JOB ITEM -
All lines below must be repeated exactly, with the pictures omitted.

Page images and extracted text
————————
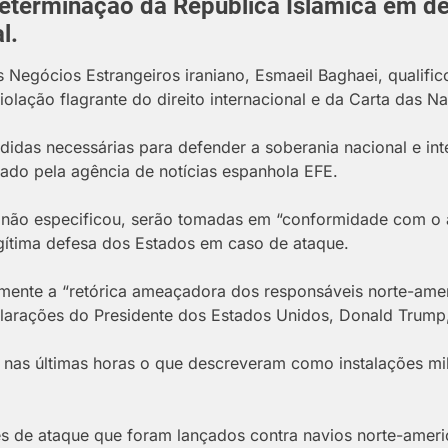
determinação da República Islâmica em de
l.
s Negócios Estrangeiros iraniano, Esmaeil Baghaei, qualif
iolação flagrante do direito internacional e da Carta das N
idas necessárias para defender a soberania nacional e inte
tado pela agência de notícias espanhola EFE.
 não especificou, serão tomadas em “conformidade com o a
egítima defesa dos Estados em caso de ataque.
mente a “retórica ameaçadora dos responsáveis norte-ameri
clarações do Presidente dos Estados Unidos, Donald Trump
nas últimas horas o que descreveram como instalações milit
s de ataque que foram lançados contra navios norte-ameri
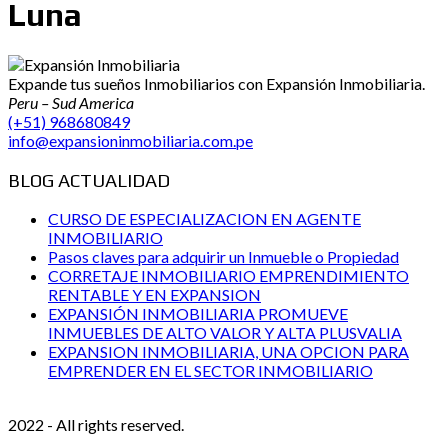
Luna
Expande tus sueños Inmobiliarios con Expansión Inmobiliaria.
Peru – Sud America
(+51) 968680849
info@expansioninmobiliaria.com.pe
BLOG ACTUALIDAD
CURSO DE ESPECIALIZACION EN AGENTE
INMOBILIARIO
Pasos claves para adquirir un Inmueble o Propiedad
CORRETAJE INMOBILIARIO EMPRENDIMIENTO
RENTABLE Y EN EXPANSION
EXPANSIÓN INMOBILIARIA PROMUEVE
INMUEBLES DE ALTO VALOR Y ALTA PLUSVALIA
EXPANSION INMOBILIARIA, UNA OPCION PARA
EMPRENDER EN EL SECTOR INMOBILIARIO
2022 - All rights reserved.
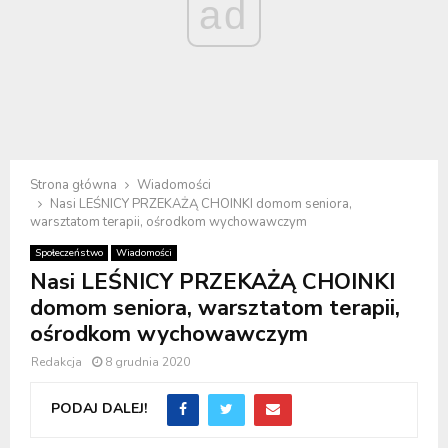
ad
Strona główna
Wiadomości
Nasi LEŚNICY PRZEKAŻĄ CHOINKI domom seniora,
warsztatom terapii, ośrodkom wychowawczym
Społeczeństwo
Wiadomości
Nasi LEŚNICY PRZEKAŻĄ CHOINKI
domom seniora, warsztatom terapii,
ośrodkom wychowawczym
Redakcja
8 grudnia 2020
PODAJ DALEJ!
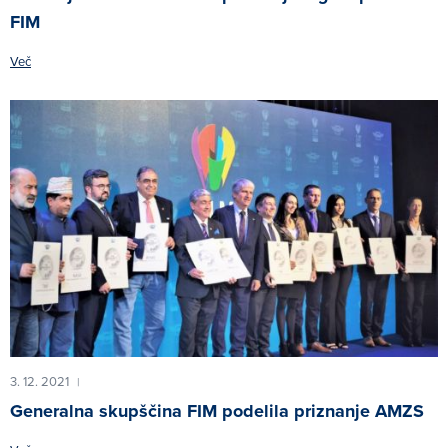
FIM
Več
3. 12. 2021
|
Generalna skupščina FIM podelila priznanje AMZS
————————
RESPONSE AREA -
determinação da República Islâmica em de
l.
s Negócios Estrangeiros iraniano, Esmaeil Baghaei, qualif
iolação flagrante do direito internacional e da Carta das N
idas necessárias para defender a soberania nacional e inte
tado pela agência de notícias espanhola EFE.
 não especificou, serão tomadas em “conformidade com o a
egítima defesa dos Estados em caso de ataque.
mente a “retórica ameaçadora dos responsáveis norte-ameri
clarações do Presidente dos Estados Unidos, Donald Trump
nas últimas horas o que descreveram como instalações milit
s de ataque que foram lançados contra navios norte-ameri
Luna
Expande tus sueños Inmobiliarios con Expansión Inmobiliaria.
Peru – Sud America
(+51) 968680849
info@expansioninmobiliaria.com.pe
BLOG ACTUALIDAD
CURSO DE ESPECIALIZACION EN AGENTE
INMOBILIARIO
Pasos claves para adquirir un Inmueble o Propiedad
CORRETAJE INMOBILIARIO EMPRENDIMIENTO
RENTABLE Y EN EXPANSION
EXPANSIÓN INMOBILIARIA PROMUEVE
INMUEBLES DE ALTO VALOR Y ALTA PLUSVALIA
EXPANSION INMOBILIARIA, UNA OPCION PARA
EMPRENDER EN EL SECTOR INMOBILIARIO
2022 - All rights reserved.
ad
Strona główna
Wiadomości
Nasi LEŚNICY PRZEKAŻĄ CHOINKI domom seniora,
warsztatom terapii, ośrodkom wychowawczym
Społeczeństwo
Wiadomości
Nasi LEŚNICY PRZEKAŻĄ CHOINKI
domom seniora, warsztatom terapii,
ośrodkom wychowawczym
Redakcja
8 grudnia 2020
PODAJ DALEJ!
FIM
Več
3. 12. 2021
|
Generalna skupščina FIM podelila priznanje AMZS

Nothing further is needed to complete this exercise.